A semente: Dona Ivone Lara, Voz e Corpo da Síncopa do Samba



Esta é a capa da minha tese de doutorado encadernada. E abaixo trecho do texto do intelectual Muniz Sodré que inspirou muito do que foi este trabalho de doutorado assim como a composição do título acima. Já o livro, é uma outra história. Ele parte dessa semente e dos insights que surgiram nessa caminhada, mas ele é antes de tudo uma homenagem ao talento e história artística de Dona Ivone Lara.





Samba, o dono do corpo

                        Duke Ellington disse certa vez que o blues é sempre cantado por uma terceira pessoa, “aquela que não está ali”. A canção, entenda-se, não seria acionada pelos dois amantes (falante e ouvinte ou falante e referente implícitos no texto), mas por um terceiro que falta – o que os arrasta e fascina.
            A frase do famoso band-leader norte-americano é uma metáfora para a causa fascinante do jazz: a síncopa, a batida que falta.
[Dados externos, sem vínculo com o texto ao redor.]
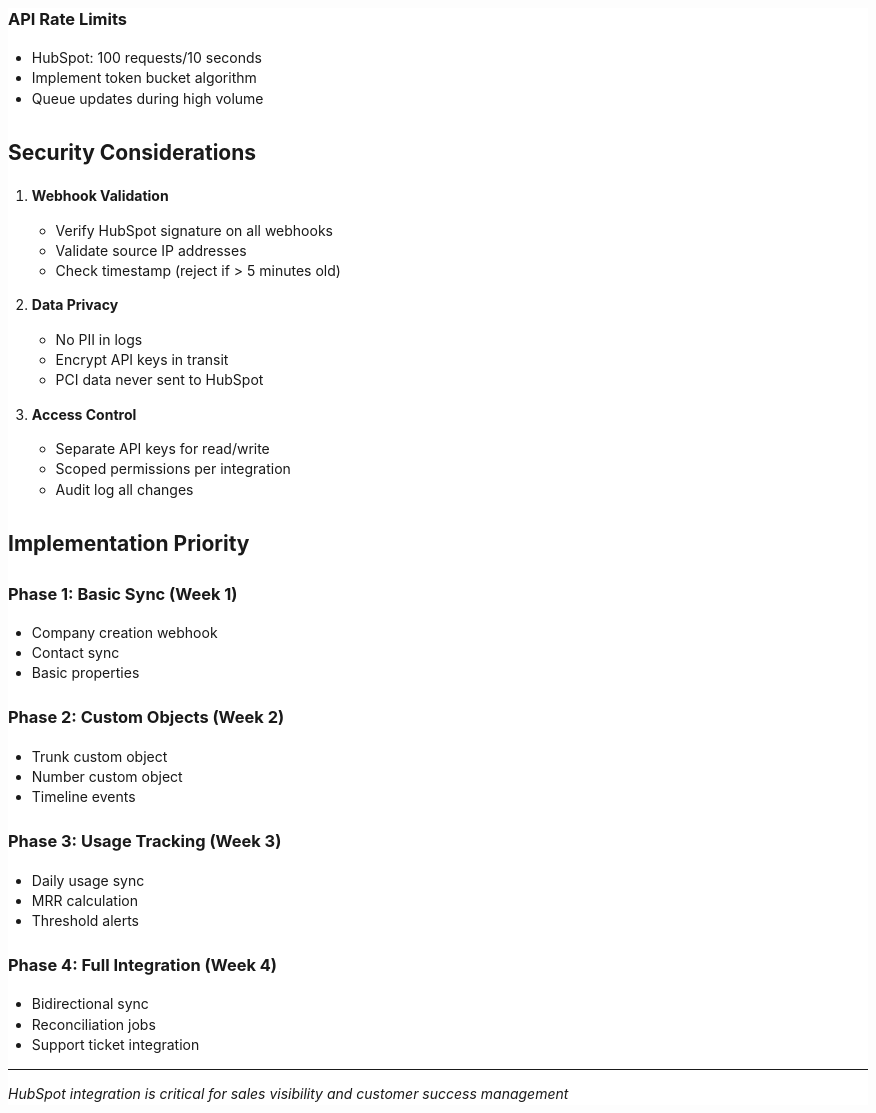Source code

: ### API Rate Limits
- HubSpot: 100 requests/10 seconds
- Implement token bucket algorithm
- Queue updates during high volume

## Security Considerations

1. **Webhook Validation**
   - Verify HubSpot signature on all webhooks
   - Validate source IP addresses
   - Check timestamp (reject if > 5 minutes old)

2. **Data Privacy**
   - No PII in logs
   - Encrypt API keys in transit
   - PCI data never sent to HubSpot

3. **Access Control**
   - Separate API keys for read/write
   - Scoped permissions per integration
   - Audit log all changes

## Implementation Priority

### Phase 1: Basic Sync (Week 1)
- Company creation webhook
- Contact sync
- Basic properties

### Phase 2: Custom Objects (Week 2)
- Trunk custom object
- Number custom object
- Timeline events

### Phase 3: Usage Tracking (Week 3)
- Daily usage sync
- MRR calculation
- Threshold alerts

### Phase 4: Full Integration (Week 4)
- Bidirectional sync
- Reconciliation jobs
- Support ticket integration

---
*HubSpot integration is critical for sales visibility and customer success management*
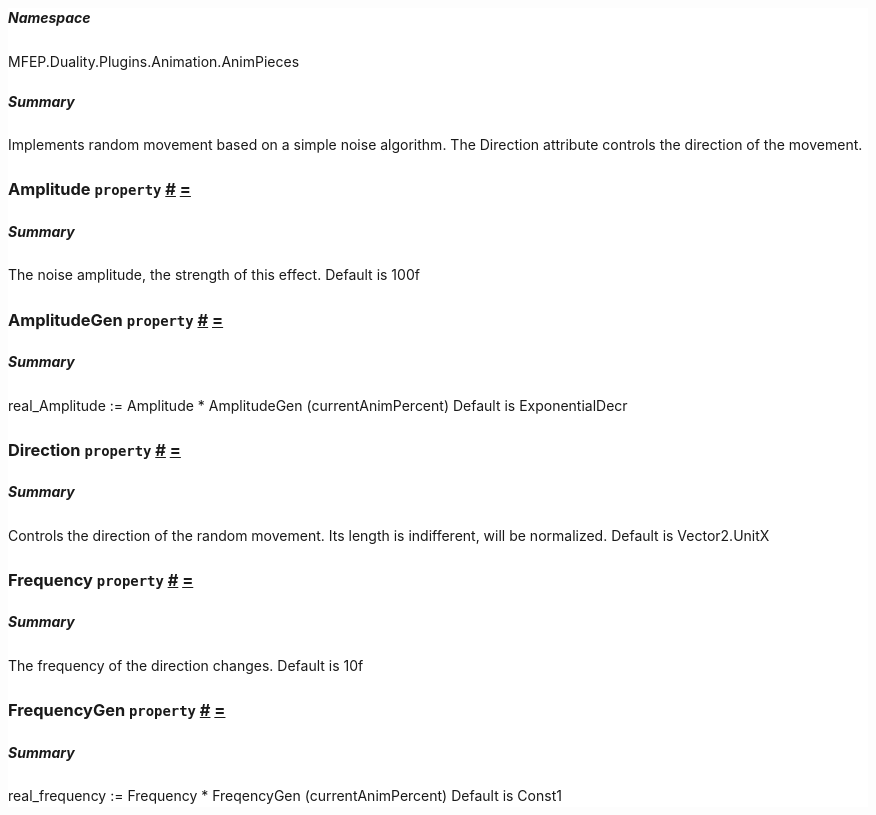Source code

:##### Namespace

MFEP.Duality.Plugins.Animation.AnimPieces

##### Summary

Implements random movement based on a simple noise algorithm. The Direction attribute controls the direction of the movement.

<a name='P-MFEP-Duality-Plugins-Animation-AnimPieces-LerpNoiseMovement-Amplitude'></a>
### Amplitude `property` [#](#P-MFEP-Duality-Plugins-Animation-AnimPieces-LerpNoiseMovement-Amplitude 'Go To Here') [=](#contents 'Back To Contents')

##### Summary

The noise amplitude, the strength of this effect. Default is 100f

<a name='P-MFEP-Duality-Plugins-Animation-AnimPieces-LerpNoiseMovement-AmplitudeGen'></a>
### AmplitudeGen `property` [#](#P-MFEP-Duality-Plugins-Animation-AnimPieces-LerpNoiseMovement-AmplitudeGen 'Go To Here') [=](#contents 'Back To Contents')

##### Summary

real_Amplitude := Amplitude * AmplitudeGen (currentAnimPercent) Default is ExponentialDecr

<a name='P-MFEP-Duality-Plugins-Animation-AnimPieces-LerpNoiseMovement-Direction'></a>
### Direction `property` [#](#P-MFEP-Duality-Plugins-Animation-AnimPieces-LerpNoiseMovement-Direction 'Go To Here') [=](#contents 'Back To Contents')

##### Summary

Controls the direction of the random movement. Its length is indifferent, will be normalized. Default is Vector2.UnitX

<a name='P-MFEP-Duality-Plugins-Animation-AnimPieces-LerpNoiseMovement-Frequency'></a>
### Frequency `property` [#](#P-MFEP-Duality-Plugins-Animation-AnimPieces-LerpNoiseMovement-Frequency 'Go To Here') [=](#contents 'Back To Contents')

##### Summary

The frequency of the direction changes. Default is 10f

<a name='P-MFEP-Duality-Plugins-Animation-AnimPieces-LerpNoiseMovement-FrequencyGen'></a>
### FrequencyGen `property` [#](#P-MFEP-Duality-Plugins-Animation-AnimPieces-LerpNoiseMovement-FrequencyGen 'Go To Here') [=](#contents 'Back To Contents')

##### Summary

real_frequency := Frequency * FreqencyGen (currentAnimPercent) Default is Const1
Síncopa, sabe-se, é a ausência no compasso da marcação de um tempo (fraco) que, no entanto, repercute noutro mais forte. A missing-beat pode ser o missing-link explicativo do poder mobilizador da música negra nas Américas. De fato, tanto no jazz, quanto no samba, atua de modo especial a síncopa, incitando o ouvinte a preencher o tempo vazio com a marcação corporal – palmas, meneios, balanços, dança. É o corpo que também falta – no apelo da síncopa. Sua força magnética, compulsiva mesmo, vem do impulso (provocado pelo vazio rítmico) de se completar a ausência do tempo com a dinâmica do movimento no espaço.
            O corpo exigido pela síncopa do samba é aquele mesmo que a escravatura procurava violentar e reprimir culturalmente na História brasileira: o corpo do Negro. (11)
A síncopa, já dissemos,  é uma alteração rítmica que consiste no prolongamento do som de um tempo fraco num tempo forte. […] A síncopa brasileira é rítmico-melódica. Através dela o escravo – não podendo manter integralmente a música africana – infiltrou a sua concepção temporal-cósmico-rítmica nas formas musicais brancas. (25-26)
Muniz Sodré em Samba, o Dono do Corpo, 2002.